The Liases Foras report also said unsold stock had dipped 3 per cent for the top 8 cities, and stood at 9.3 lakh units due to fewer launches. In statements accompanying the release of the report, the Liases Foras chief, Pankaj Kapoor, said housing was now a buyers’ market “driven by the offers and payment flexibility doled out by developers. It is almost after 15 years that everything is favouring the buyers.” The problem with these realty reports is their credibility. Unlike the Society of Indian Automobile Manufacturers (SIAM) that collates and releases periodic data related to sales of cars and other automobiles, developers rarely part with genuine sales data. Most of these reports are produced by realty brokers like Anarock or a Knight Frank. They are interested in hyping deals, and there is an obvious conflict of interest.

No wonder, most of these reports are not taken very seriously. Even Liases Foras, which claims to be a ‘non-broking real estate research company’ does not reveal the source of its data and how it has been collated. Most of these ‘surveys’, while projecting sales figures, seem to paper over the continuous fall in capital values of all categories of property. Higher sales are helped by lower stamp duty, but the biggest trigger is the continuous fall of property values to more affordable levels. Across the board, anecdotal data shows housing and commercial properties have fallen 10-15 per cent over the last year, and they continue to trend downward.

PRICES WILL GO SOUTH

A statement in the Liases Foras report—“Price in the consolidated tier I cities remained same on both QoQ and YoY basis”—is not true.
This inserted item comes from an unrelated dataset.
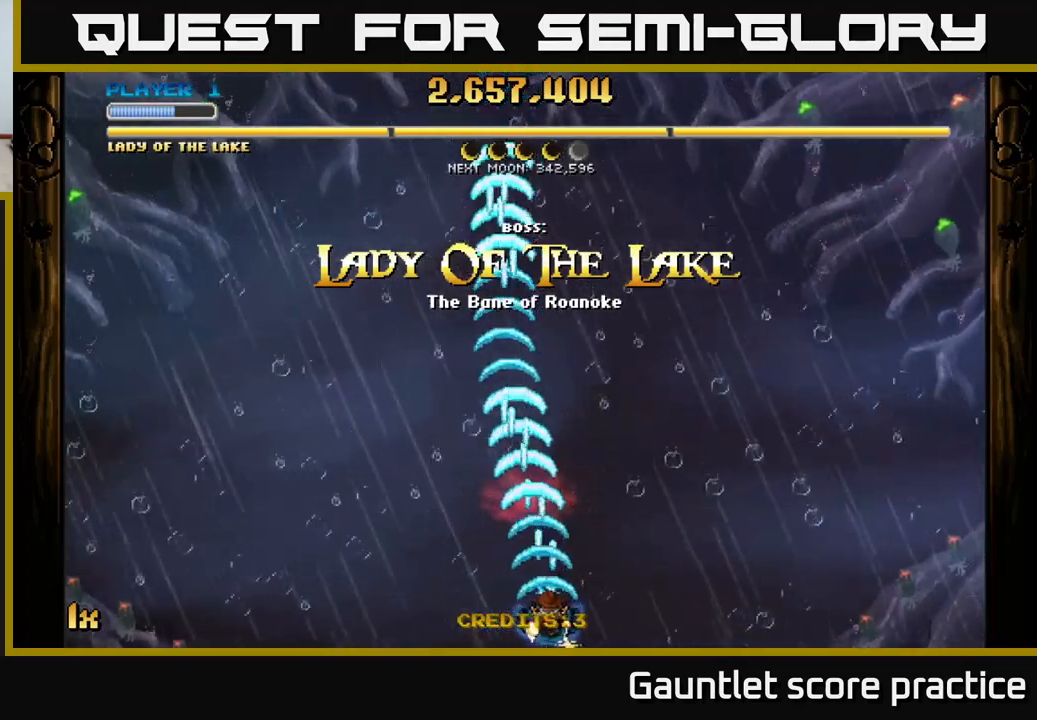
{"buttons": ["A", "X"], "left_stick": "up", "events": [[17, "left_stick", "down"], [150, "left_stick", "center"], [417, "left_stick", "up"], [434, "X", "down"]]}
A 2BHK in Mumbai’s Parel area, which was in the `4-6 crore range a year ago, has shed anything between `75 lakh to `1 crore, and even these lower prices continue to go south. A discussion with locality brokers in South Mumbai reveals that in many urban areas today prices are 20 per cent below the Ready Reckoner or Circle Rate (property value ascribed by government on which Stamp Duty is levied).

The gap is so wide that property registrations have been hit due to the unreasonably high Circle Rate. A registered deal at current prices will also run the risk of being investigated as there will be suspicion that part of the consideration has been received in cash. Though the National Housing Bank (NHB) and the RBI collate and release housing data, there is no independent monitor that collects and processes home-buying realtor data. The housing market is therefore always a guessing game of approximations. The information/data handicap notwithstanding, housing will continue to be a buyers’ market for some time in the face of high joblessness.

A recent Reuters poll of 15 analysts between September 15 and 29 predicted average house prices to shrink six per cent this year, and three per cent next year. A similar poll three months earlier predicted the price fall this year to be five per cent and three per cent next year, which means the sentiment has marginally worsened. This is good from the consumer’s point of view. Those hunting for a house should wait a while as home prices will be cheaper 6-8 months down the line.

Market rates far below prescribed circle rates

The gap between the Ready Reckoner or Circle Rate (the property value ascribed by the government on which Stamp Duty is levied) and current market prices is so wide that property registrations have been hit due to the unreasonably high Circle Rates. A registered deal at the current prices will also run the risk of being investigated as there will be suspicion that part of the consideration has been received in cash.